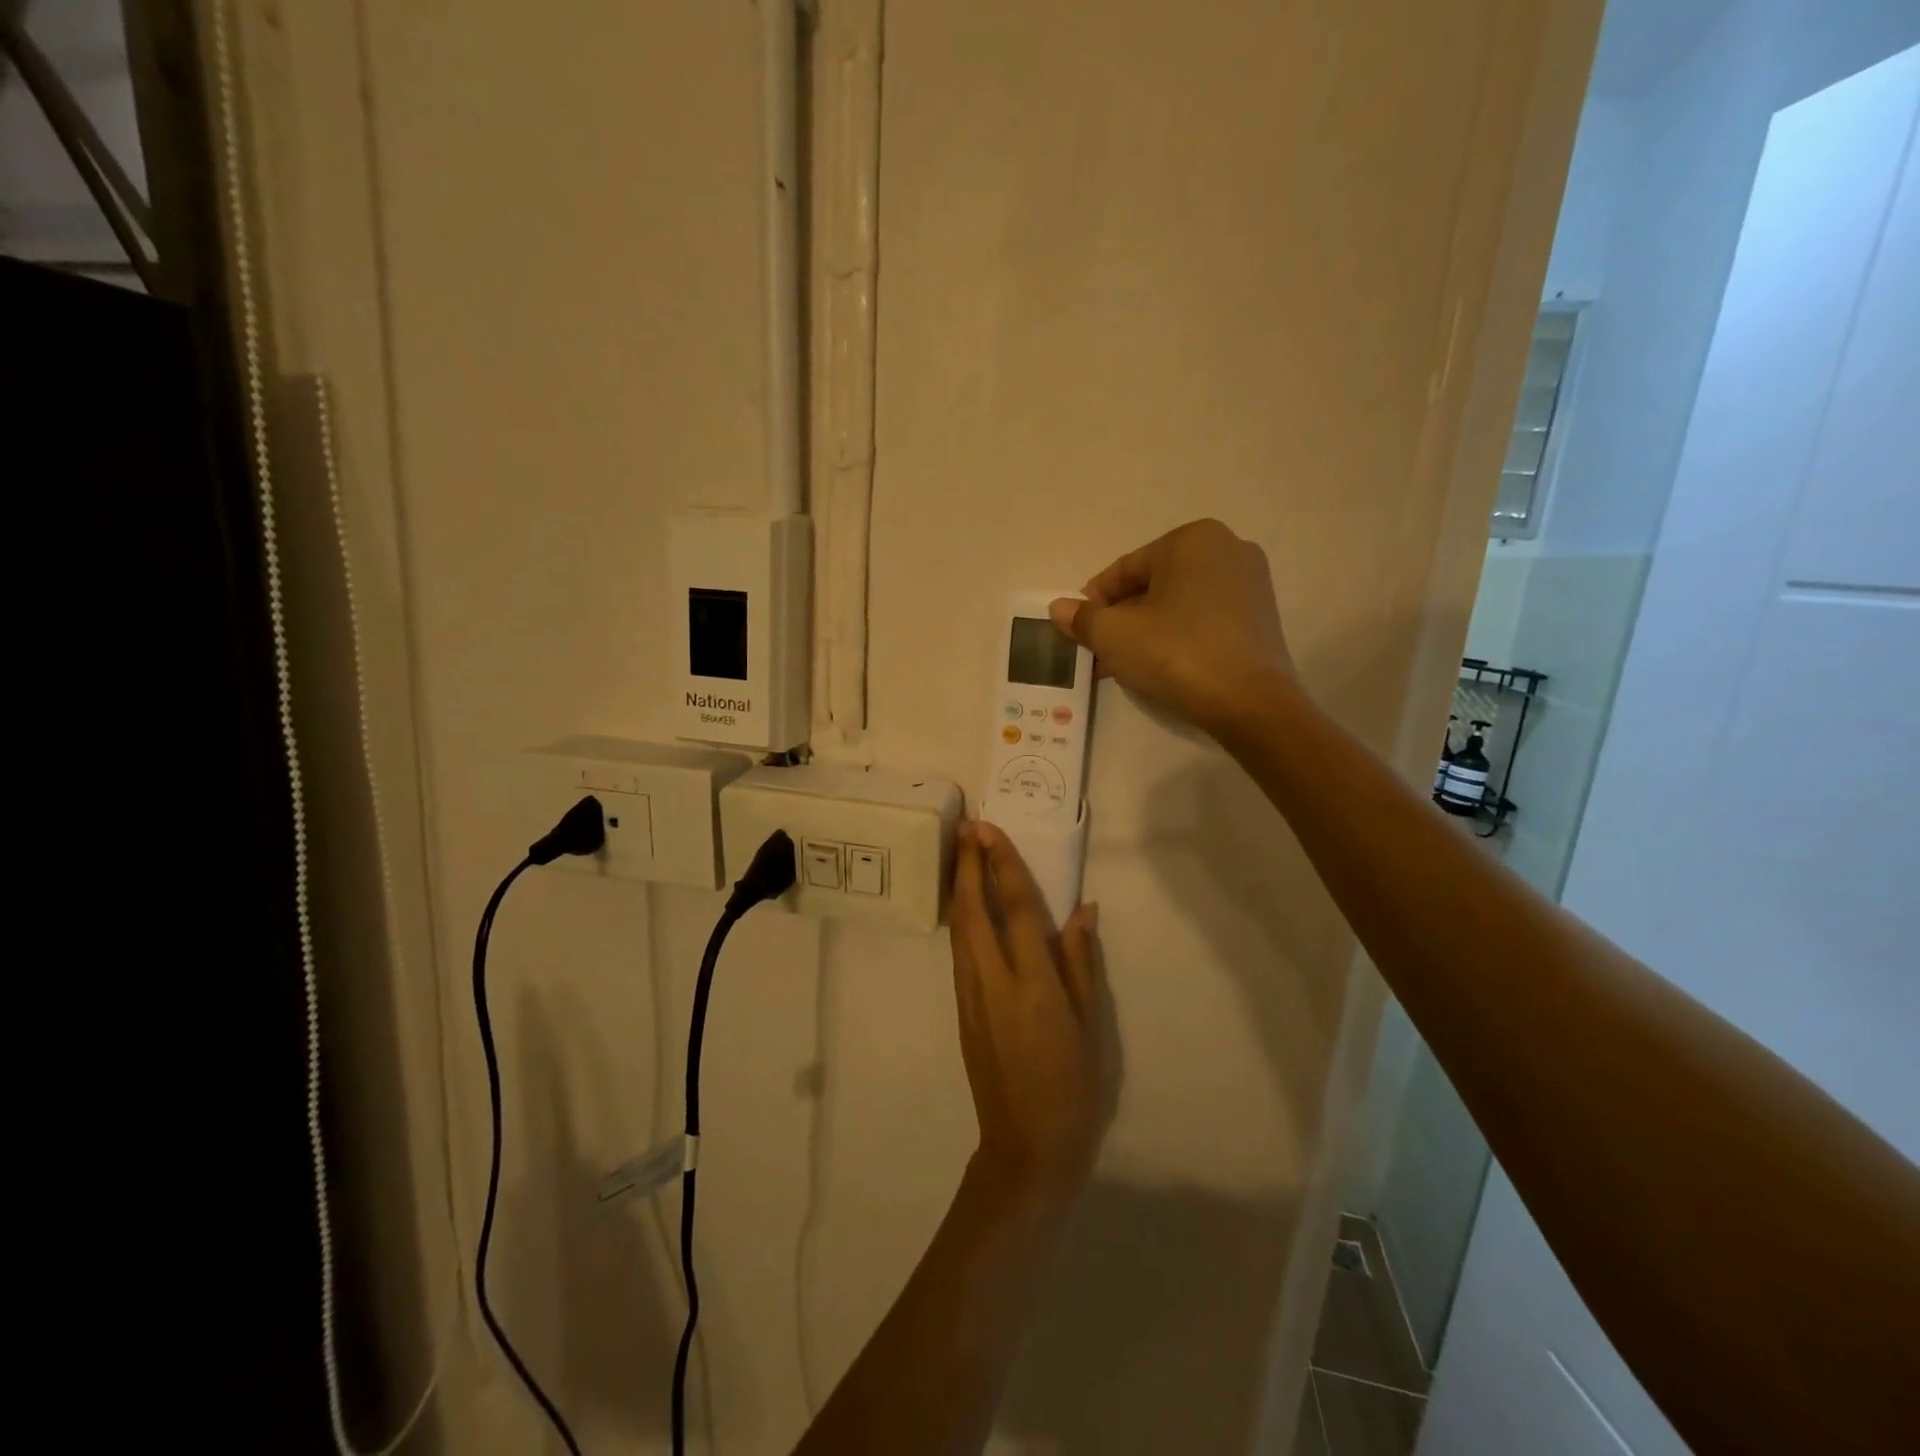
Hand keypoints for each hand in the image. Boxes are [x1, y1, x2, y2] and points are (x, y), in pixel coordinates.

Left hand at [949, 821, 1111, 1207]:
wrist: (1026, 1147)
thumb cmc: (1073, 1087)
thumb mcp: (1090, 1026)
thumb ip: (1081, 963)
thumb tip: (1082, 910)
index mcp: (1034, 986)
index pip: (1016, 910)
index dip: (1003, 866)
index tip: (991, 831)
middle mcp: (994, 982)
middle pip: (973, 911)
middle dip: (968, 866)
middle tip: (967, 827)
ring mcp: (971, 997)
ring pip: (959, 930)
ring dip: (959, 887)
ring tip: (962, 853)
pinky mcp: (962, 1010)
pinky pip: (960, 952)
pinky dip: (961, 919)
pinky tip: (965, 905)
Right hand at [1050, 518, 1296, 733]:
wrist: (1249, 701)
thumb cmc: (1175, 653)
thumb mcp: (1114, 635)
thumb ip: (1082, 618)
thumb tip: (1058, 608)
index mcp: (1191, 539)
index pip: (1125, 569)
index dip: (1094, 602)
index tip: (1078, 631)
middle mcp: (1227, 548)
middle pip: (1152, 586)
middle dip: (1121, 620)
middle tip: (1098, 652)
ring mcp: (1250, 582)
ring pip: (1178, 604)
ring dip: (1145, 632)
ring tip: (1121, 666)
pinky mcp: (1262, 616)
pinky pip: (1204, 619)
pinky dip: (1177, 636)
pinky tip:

- What this task involves -
When you write out the material, keep every line exact and leave out each picture.

- Expected answer -
Hand keypoints for each hand in the image. Boxes are [x1, y1, x2, y2] and points are (x, y), in pixel coordinates.

Left hand at [949, 821, 1111, 1207]:
wrist: (1026, 1147)
thumb cmc: (1073, 1087)
thumb mcp: (1090, 1026)
thumb ip: (1081, 963)
thumb tip: (1082, 910)
index mcp: (1034, 986)
index pip: (1016, 910)
index dip: (1003, 866)
index tip: (991, 831)
middle mcp: (994, 982)
middle pip: (973, 911)
middle dip: (968, 866)
middle tip: (967, 827)
ring mcp: (971, 997)
ring pip: (959, 930)
ring dip: (959, 887)
ring tip: (962, 853)
pinky mcp: (962, 1010)
pinky pip: (960, 952)
pinky dip: (961, 919)
pinky tip: (965, 905)
Right hand at [1050, 518, 1296, 733]:
wrist: (1249, 701)
thumb cmc: (1175, 653)
thumb mcp: (1114, 635)
thumb ip: (1082, 618)
thumb tip: (1058, 608)
index mcp: (1191, 539)
index pip: (1125, 569)
index dip: (1094, 602)
index tip: (1078, 631)
middle mcp: (1227, 548)
middle pip: (1152, 586)
middle dip: (1121, 620)
middle tip: (1098, 652)
ring mcp: (1250, 582)
ring pip: (1178, 604)
ring dip: (1145, 632)
ring tip: (1121, 666)
pinky mcp: (1262, 616)
pinky pip: (1204, 619)
pinky dip: (1177, 636)
pinky tip:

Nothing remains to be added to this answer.